Madison’s 20 is Plenty program is an initiative that targets local, neighborhood roads, enforcing road safety for cyclists, drivers and pedestrians. Today, the first phase of the program was implemented in two Madison neighborhoods
The program, first introduced this past spring, is part of the City of Madison’s larger Vision Zero initiative, which is intended to eliminate traffic-related deaths by 2030.
In the Tenney-Lapham and Theresa-Hammersley neighborhoods, new speed limit signs were installed today. The signs have orange flags at the top to draw drivers’ attention to the altered speed limits.
The city’s Traffic Engineering Operations team spent the day swapping existing 25 mph signs for 20 mph signs in those two neighborhoods.
Jeremy Nash is an engineer with the City of Madison Traffic Engineering department. He says that the city considered a variety of criteria for phase one of the 20 is Plenty program, including crash data and street characteristics, to name a few. Some specific aspects they looked at are whether a neighborhood had sidewalks or designated bike paths.
The launch of the 20 is Plenty initiative was originally supposed to take place in June. However, Nash says the city wanted to be sure that they had enough time to plan before the program’s initial launch.
“So, we kinda wanted to make sure we had all the details covered ahead of time. We didn’t want to kind of rush it and push it through before it was ready; (a) before the sign is manufactured and the location is picked out, and how to, you know, add that to our mapping software afterward and everything, but (b) also kind of public outreach and making sure we had enough time to connect with people and kind of get the word out that this is something that’s happening,” says Nash.
Nash says that he’s had mixed feedback from residents on the program.
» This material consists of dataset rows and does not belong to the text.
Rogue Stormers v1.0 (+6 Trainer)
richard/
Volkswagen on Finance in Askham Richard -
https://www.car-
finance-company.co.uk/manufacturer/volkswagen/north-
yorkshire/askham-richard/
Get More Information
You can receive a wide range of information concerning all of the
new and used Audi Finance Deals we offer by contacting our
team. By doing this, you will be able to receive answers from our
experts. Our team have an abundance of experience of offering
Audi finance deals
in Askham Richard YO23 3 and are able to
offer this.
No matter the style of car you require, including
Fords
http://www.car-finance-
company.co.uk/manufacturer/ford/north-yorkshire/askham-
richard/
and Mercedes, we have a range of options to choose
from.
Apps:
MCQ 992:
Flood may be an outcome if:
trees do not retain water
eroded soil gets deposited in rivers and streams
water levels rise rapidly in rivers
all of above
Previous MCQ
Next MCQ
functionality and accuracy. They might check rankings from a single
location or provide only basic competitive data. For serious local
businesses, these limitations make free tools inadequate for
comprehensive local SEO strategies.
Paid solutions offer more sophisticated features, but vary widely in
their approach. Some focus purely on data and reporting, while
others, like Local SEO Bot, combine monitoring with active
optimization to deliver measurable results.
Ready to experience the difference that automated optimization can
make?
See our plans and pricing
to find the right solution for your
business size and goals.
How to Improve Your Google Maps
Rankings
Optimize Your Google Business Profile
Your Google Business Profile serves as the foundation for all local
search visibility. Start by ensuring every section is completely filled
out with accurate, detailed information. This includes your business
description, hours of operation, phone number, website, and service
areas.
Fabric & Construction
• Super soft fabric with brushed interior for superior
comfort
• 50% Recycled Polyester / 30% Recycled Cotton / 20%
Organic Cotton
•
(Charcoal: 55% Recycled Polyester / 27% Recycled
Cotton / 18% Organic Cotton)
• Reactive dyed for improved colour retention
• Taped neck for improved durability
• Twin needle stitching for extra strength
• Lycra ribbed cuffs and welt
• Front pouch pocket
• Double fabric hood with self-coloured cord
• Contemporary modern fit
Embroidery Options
He says that people seem to have a positive response to the program once they understand that it’s a safety-driven initiative.
Patrick Heck is an alder for District 2, which includes the Tenney-Lapham neighborhood.
He says that the feedback he’s received from residents has been primarily positive, but he has heard from people who are skeptical that the initiative will actually address unsafe road conditions, especially since there have been fatal accidents on East Washington Avenue even after speed limits were lowered there in 2020.
But, Heck says that he’s “extremely excited” about the 20 is Plenty program.
“The implementation of 20 is Plenty in other cities has been very positive and the fact that some people may not drive 20–they might still drive 25 or even higher, which is unfortunate–but on average data shows that speed does go down and as speed goes down, serious injuries and deaths also go down, and that’s nothing but a positive,” says Heck.
In the near future, the city hopes to implement lower speed limits across Madison.
But, for now, The City of Madison Traffic Engineering department will be evaluating the results of phase one until 2022. From there, they’ll decide how to move forward with phase two. Nash says that measuring the success of phase one will include continued speed analyses and seeing how people adjust to the lowered speed limit.
The City of Madison Traffic Engineering plans to send out a survey later in the year to gather feedback from residents in the neighborhoods where phase one has been implemented.
Reporting for WORT News, I’m Hailey Griffin.